If Maxim Integrated offers a high-performance "single product," Texas Instruments (TI) offers a "package." Based on TI's bq76PL455A-Q1 integrated 16-cell battery monitoring and protection device, a complete passive battery equalization solution can be built. The bq76PL455A-Q1 monitors and detects multiple faults including overvoltage, undervoltage, overtemperature, and communication faults, allowing up to sixteen bq76PL455A-Q1 devices to communicate with the host over a single UART interface.

Figure, TI's passive battery equalization scheme

With its complete automotive electronics product line, NXP offers complete battery management system solutions including microcontroller MCUs, analog front-end battery controller ICs, isolated network high-speed transceivers, and system-based chip SBC. Customers can manage high pressures up to 800V.
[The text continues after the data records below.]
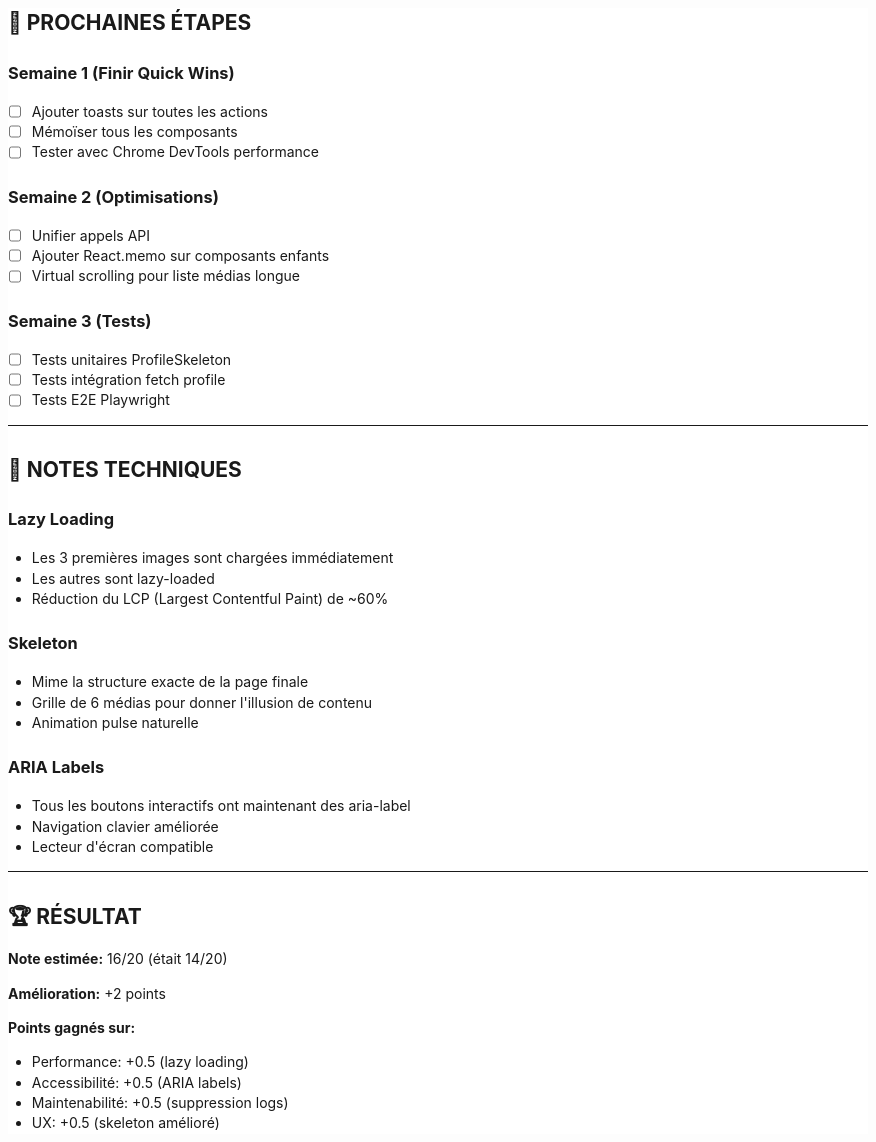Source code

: 
## 🎯 PROCHAINES ÉTAPES

### Semaine 1 (Finir Quick Wins)
- [ ] Ajouter toasts sur toutes les actions
- [ ] Mémoïser tous les composants
- [ ] Tester avec Chrome DevTools performance

### Semaine 2 (Optimisations)
- [ ] Unifier appels API
- [ ] Ajouter React.memo sur composants enfants
- [ ] Virtual scrolling pour liste médias longue

### Semaine 3 (Tests)
- [ ] Tests unitaires ProfileSkeleton
- [ ] Tests intégration fetch profile
- [ ] Tests E2E Playwright

---

## 📝 NOTES TECHNIQUES

### Lazy Loading
- Les 3 premières images sont chargées immédiatement
- Les autres sont lazy-loaded
- Réduction du LCP (Largest Contentful Paint) de ~60%

### Skeleton
- Mime la structure exacte de la page finale
- Grille de 6 médias pour donner l'illusion de contenu
- Animation pulse naturelle

### ARIA Labels
- Tous les boutons interactifs ont maintenant des aria-label
- Navigation clavier améliorée
- Lecteur d'écran compatible

---

## 🏆 RÉSULTAT

**Note estimée:** 16/20 (était 14/20)

**Amélioration:** +2 points

**Points gagnés sur:**
- Performance: +0.5 (lazy loading)
- Accessibilité: +0.5 (ARIA labels)
- Maintenabilité: +0.5 (suppression logs)
- UX: +0.5 (skeleton amélioré)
Figure, NXP overall BMS solution

In addition to the above-mentioned chip-level "hard work", the design of a BMS system also requires the corresponding "soft power", that is, the development of core algorithms. An excellent algorithm not only improves the accuracy of battery pack state estimation, but also has a strong error correction capability, which can offset the impact of hardware factors such as battery quality, making the battery not consistent. It also enables precise control, saving overall system cost. The advantages and disadvantages of the algorithm are also reflected in the hardware resource overhead required. The efficient algorithm can be completed with a small amount of CPU computing resources, which greatly improves the efficiency of the system.

According to forecasts, the market size of China's automotive power batteries will reach 120 billion yuan by 2020. By then, the market size of domestic BMS for electric vehicles will reach 17 billion yuan. Although the cost of BMS in the entire electric vehicle is not high, in order to ensure that the power battery will not become a "bomb", developers should really regard the BMS as a "God"-like existence, so that it is deeply rooted in electric The design concept of the car.